Brooks Laich is opening up about he and wife Julianne Hough’s decision to go through in vitro fertilization in hopes of changing the shame often associated with the process.
The professional hockey player, 35, and the actress wed in July of 2017 in Idaho, Us Weekly reports. Now, they’re hoping to expand their family.
Laich told Us:
“My wife and I want to have children in our future, and going through IVF was a decision we made to increase the [odds] of that happening. I wish people would perceive it [that way instead of with] shame or guilt.”
He is tackling this topic and more with his co-host Gavin DeGraw on their iHeartRadio “How Men Think” podcast.
The athlete explained:
“We want to … attack things that are stereotyped or deemed sensitive or hush-hush.”
In the latest episode of the podcast released on June 16, Laich opened up about what the IVF experience was like for him as a man.
For instance, he said :
“For anybody out there that is considering it, it’s a lot. I will say that. As a husband, you’re just in full support mode of your wife.”
During the episode, the hosts and their guests also discussed why they thought people were so secretive about experiences like IVF. Furthermore, Laich spoke on why he could see people wanting to keep it private.
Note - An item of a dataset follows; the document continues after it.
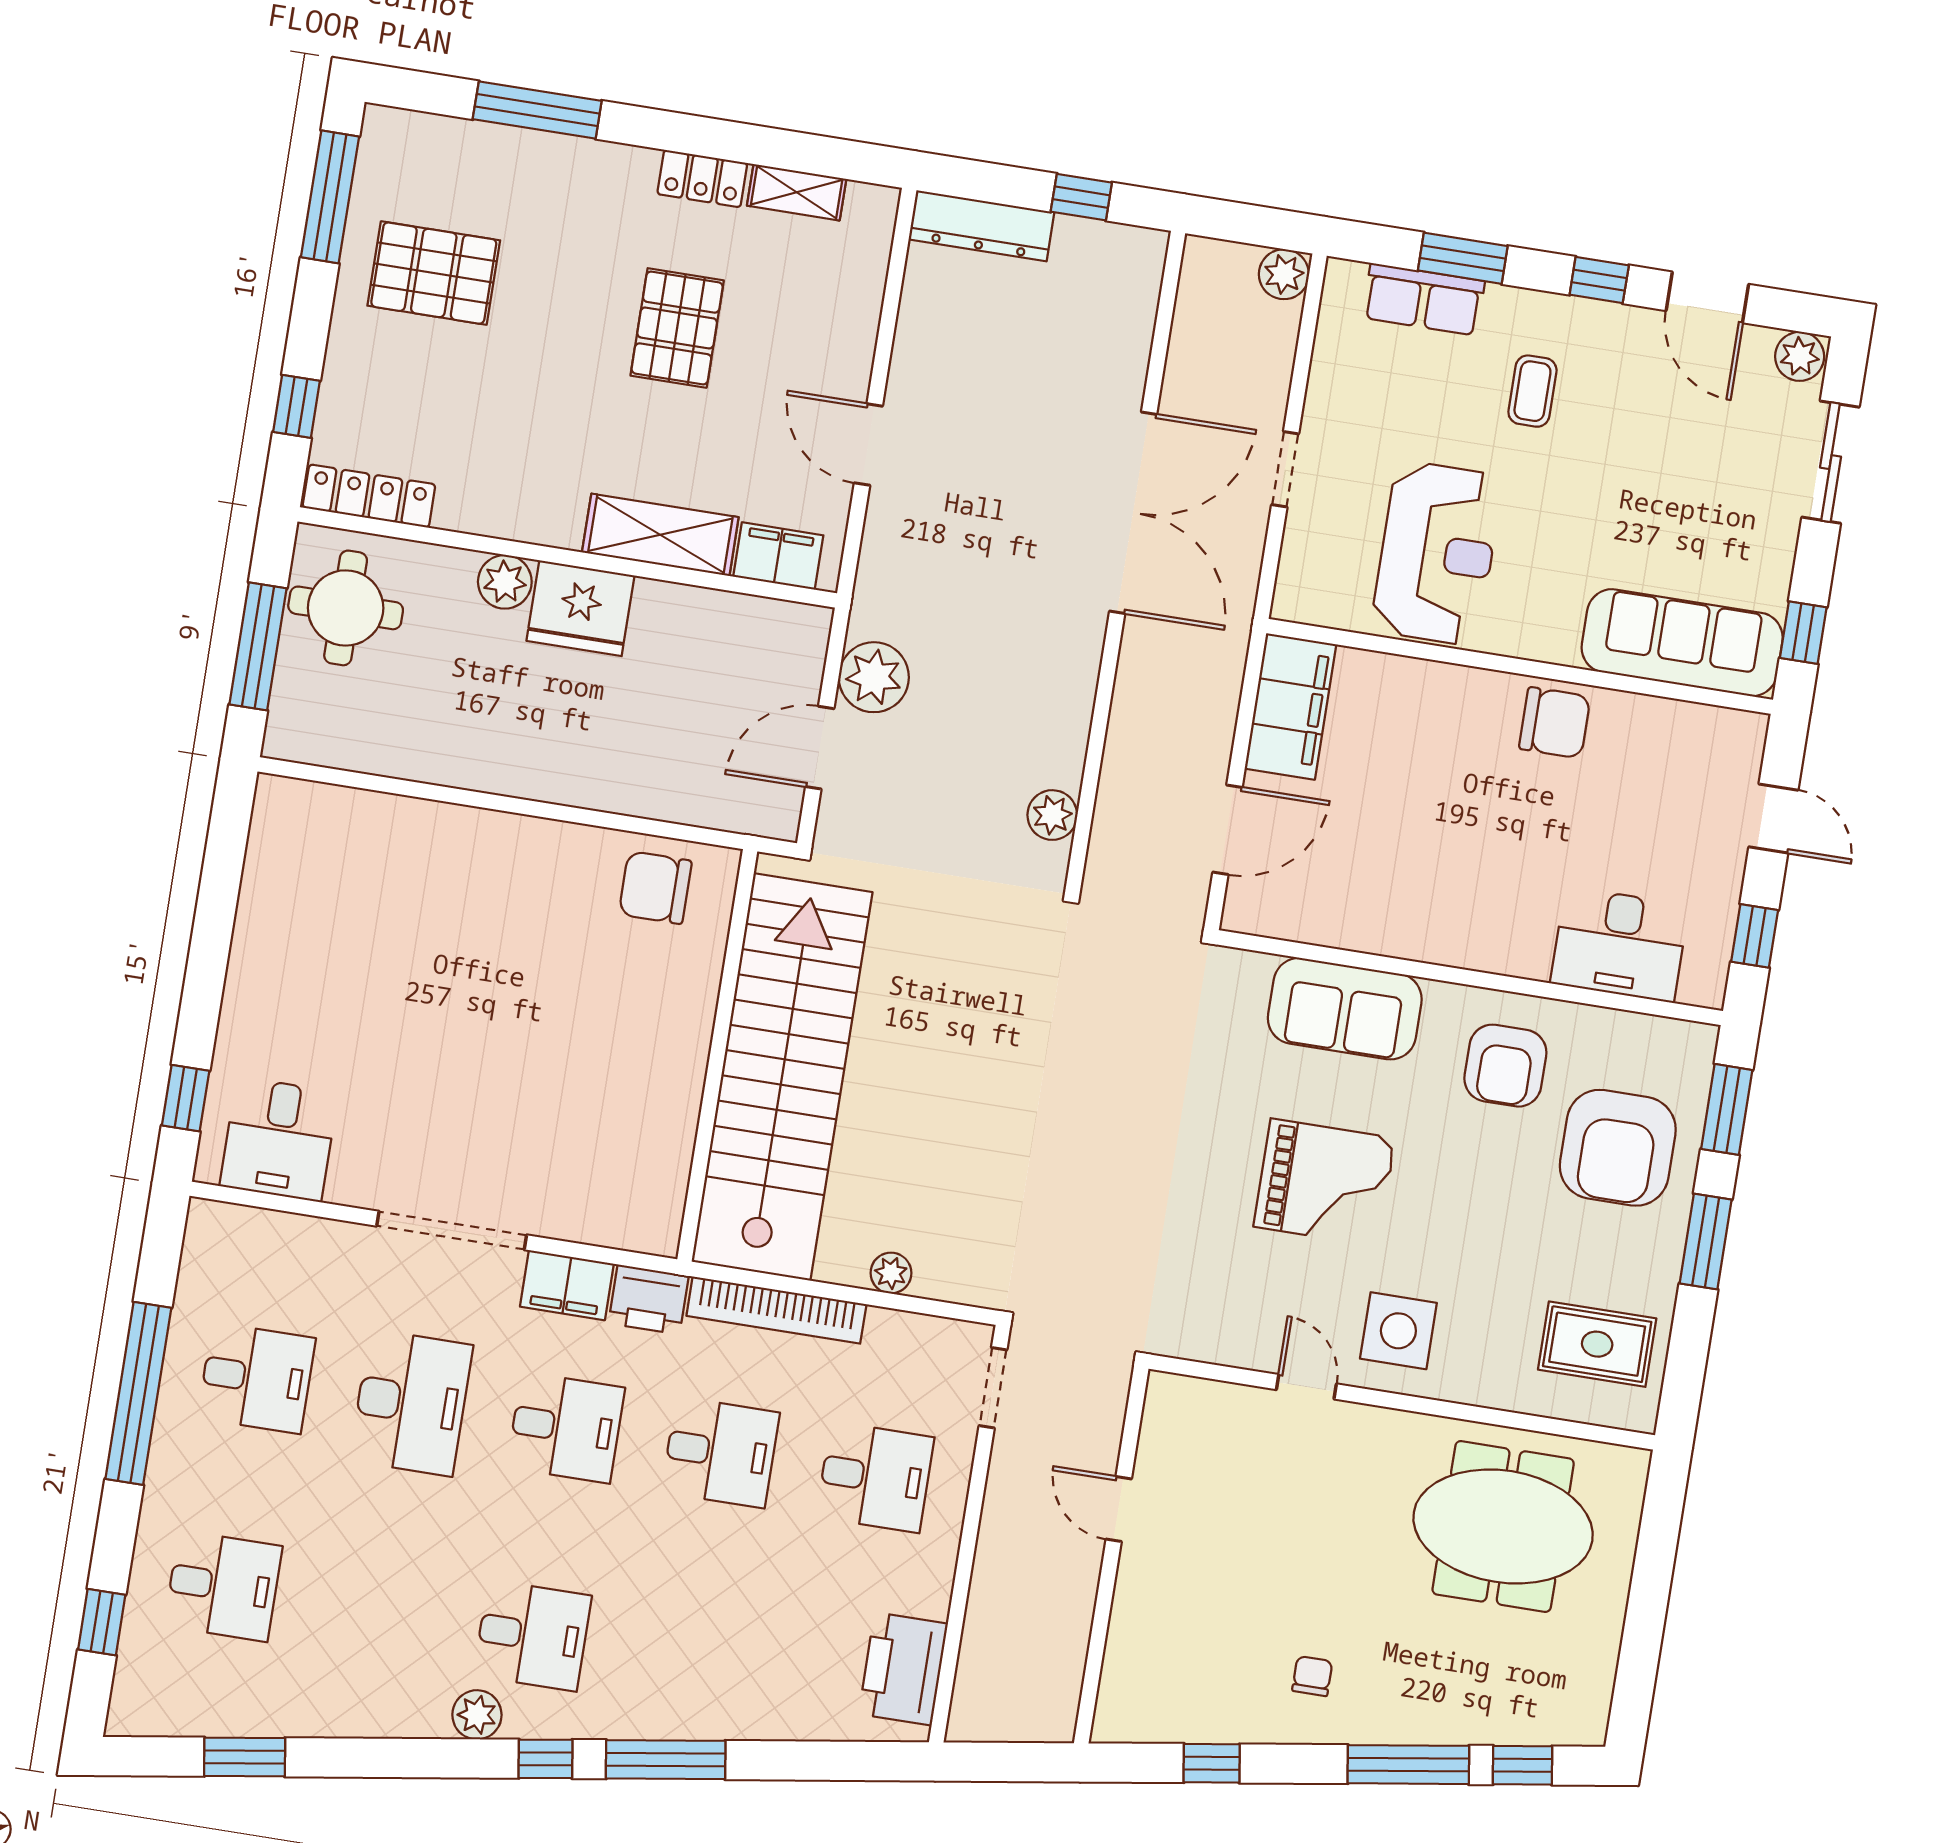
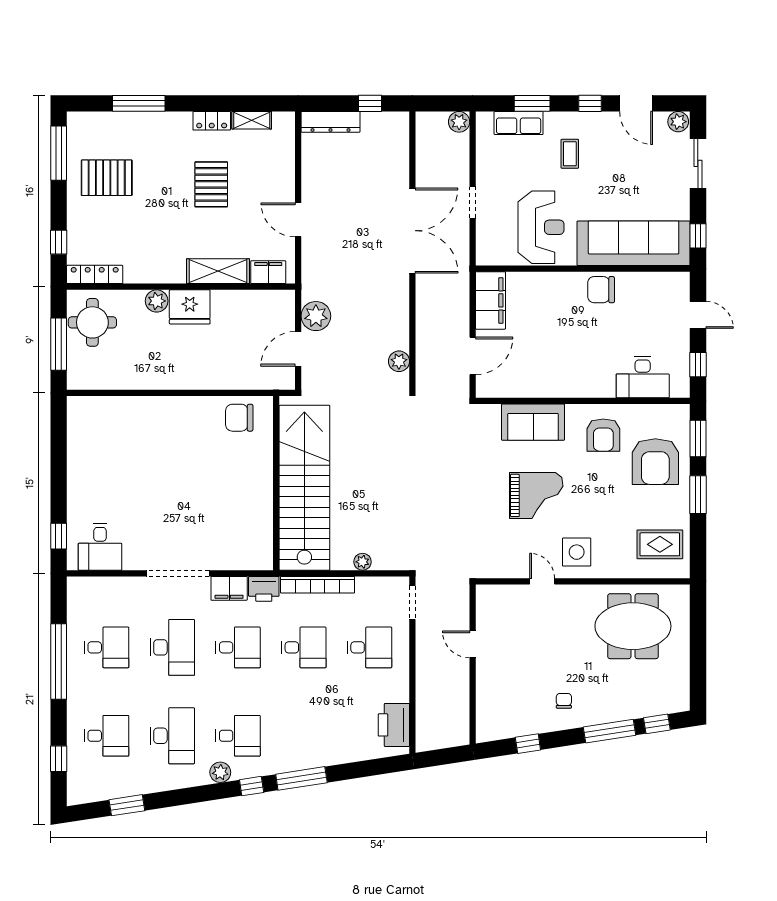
sofa: (1682, 643) -> (634, 243), width x1.36, depth x1.27
chair: (1555, 723) -> (601, 290), turned 180
desk: (378, 1611) -> (172, 736), added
“It’s very emotional. I mean you’re trying to bring a life into this world … It was very difficult on my wife, as well … She just turned 30 last year. She has endometriosis, which could complicate pregnancy. It doesn’t mean it will, but it could. And so the smarter thing for us to do is let’s freeze some of her eggs. And if we need this as a back up plan in two years or a year from now, whenever we want to start having kids and maybe we can’t, we have a back up plan.”
According to Mayo Clinic, endometriosis is often “a painful disorder in which tissue that normally lines the inside of your uterus — the endometrium — grows outside your uterus.” Those with the disorder often experience menstrual cramps far worse than normal.
Additionally, Mayo Clinic lists impaired fertility as the main complication associated with endometriosis.
The site states:
Approximately one-third to one-half of women with endometriosis have difficulty getting pregnant.
Laich and his co-hosts agreed that people should be more willing to talk about their fertility experiences and issues. In doing that, it lets others know that they aren’t alone.